I joined a flag football team a little while back and was surprised at the intensity of some of the other women in the league. Um, they’re incredibly intimidating, like,
"ARRG! Football! I am totally hard-core and buff and that's why I'm on a football team!! ARRG!"
I, on the other hand, joined because one day I was thinking, "You know what would be
hilarious . . ."
Our game on Saturday was pretty intense, and by "intense" I mean "horrifyingly vicious". There were injuries and penalties all over the place and it seems that everyone threw the instinct for self-preservation right out of the game. It was
ferocious. By the end of the game I had given myself over to ugly-girl-cry sobbing. Because
I'm tough.
I woke up Sunday and thought, “Good mornOW, OW, OWOWOWOWOW!” I gingerly pulled myself out of bed and inspected my poor, battered body*. Various contusions on my arms, legs and face greeted me along with a bruise the size of a loaf of bread covering my ribcage. It kind of felt like I had been hit by a truck but while I was getting hit by the truck I was tackled by a bear and then the truck ran over me and then the bear punched me in the jaw. I determined some serious painkillers were in order. Luckily, I happened to have a bottle of Vicodin from back when I had surgery a little while ago. Yay, Vicodin! I popped a couple of those babies along with a muscle relaxer and was feeling
good. So good I was singing Journey at the top of my lungs on my way to church and I think I might have accidentally hit on my home teacher afterward. I made it through church and back home before the pain hit me again. So I took some more Vicodin.

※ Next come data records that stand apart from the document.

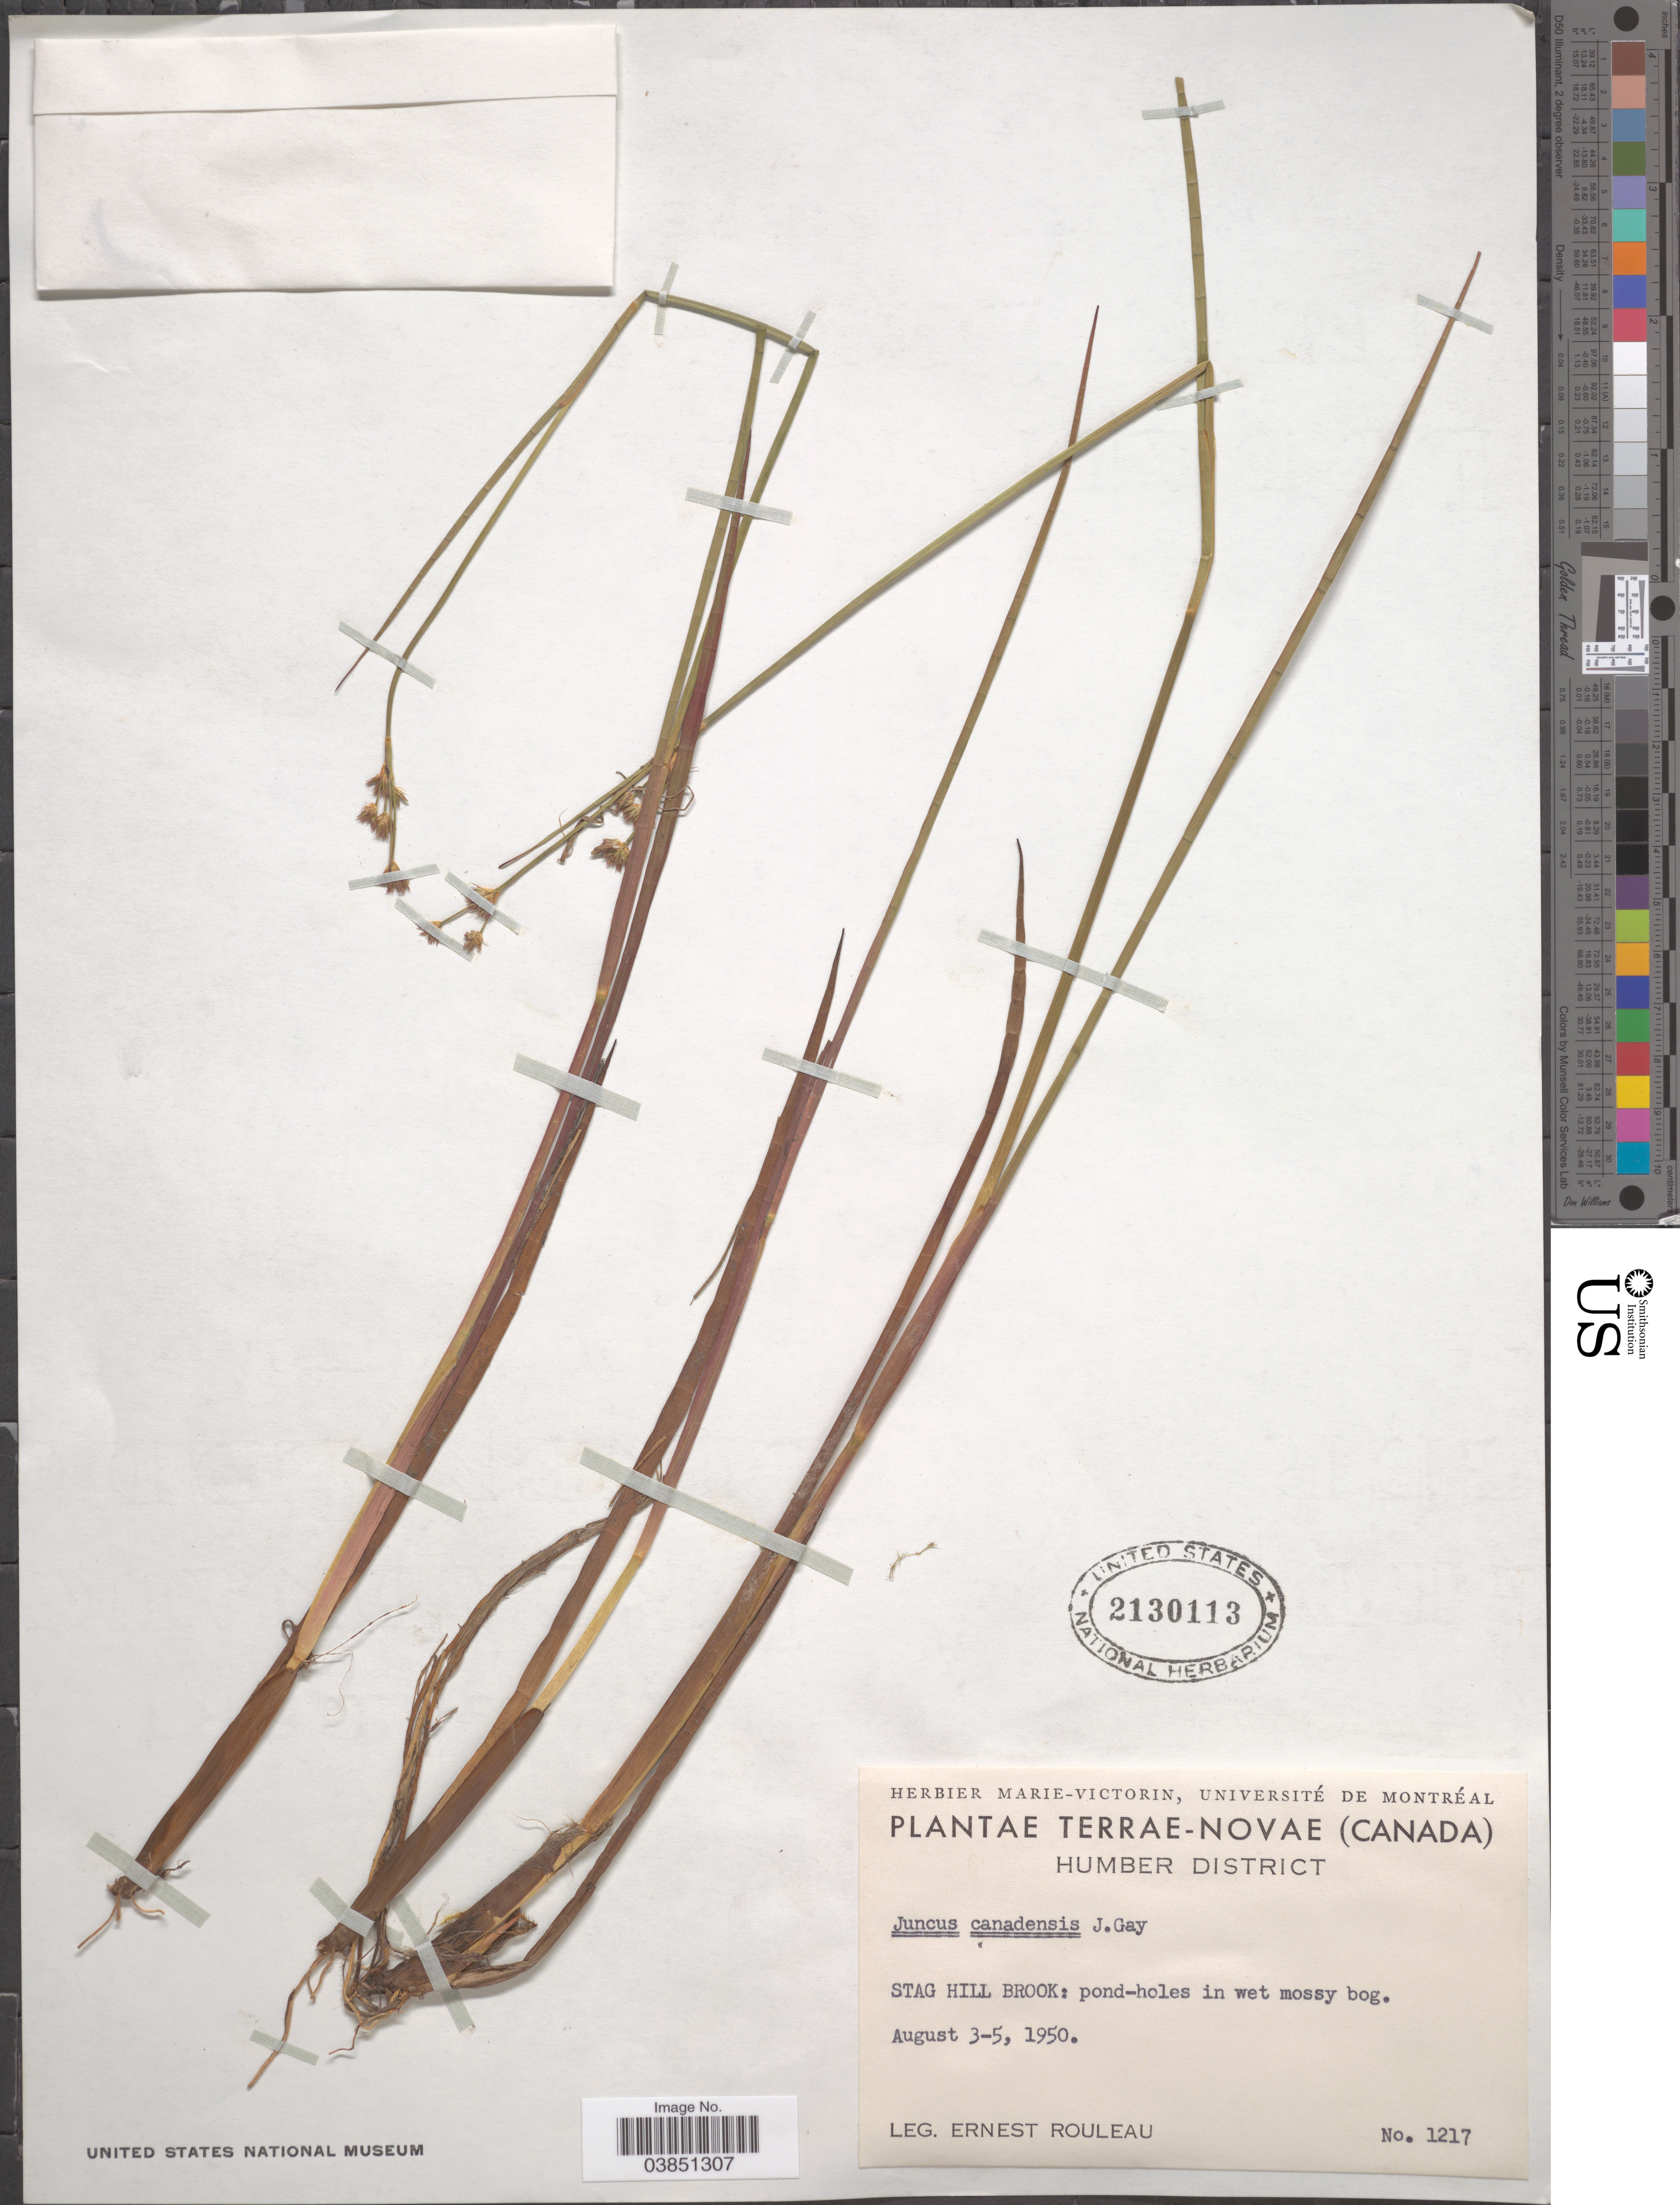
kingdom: Plantae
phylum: Tracheophyta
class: Liliopsida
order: Poales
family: Juncaceae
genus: Juncus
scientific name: Juncus canadensis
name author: J. Gay ex Laharpe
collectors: E. Rouleau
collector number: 1217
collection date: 1950-08-03/1950-08-05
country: Canada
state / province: Newfoundland and Labrador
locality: Terrae-Novae. Humber District. Stag Hill Brook.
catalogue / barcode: US 2130113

And then I got really sleepy and then I freaked out because I've seen those commercials with the people who accidentally overdosed on painkillers and fell asleep and never woke up and
I don't want to die! So I drank about a liter of Diet Coke so I wouldn't fall asleep.
I realized eventually I would need to actually sleep sometime so I wrote a touching note to my roommies that read "In the off-chance I don't wake up in the morning, I just want you to know I've really enjoyed living with you. Also, would you please return my library books? Thanks!" Instead of the expressions of concern and worry I would expect from
my closest friends right before I'm going to die by the way, they just started calling who gets what when I go. Karen claimed my books and Gretchen wants my movie collection and my aquarium.
Thanks, ladies.
You'll all be happy to know I did, in fact, wake up this morning and have a new zeal for life because I freaking cheated death last night. What, what!
*As much as we all wish to be one of those classy women who exude sophistication, there comes a time when we find ourselves standing in front of a mirror rubbing IcyHot on our bare bum. And there's nothing wrong with that.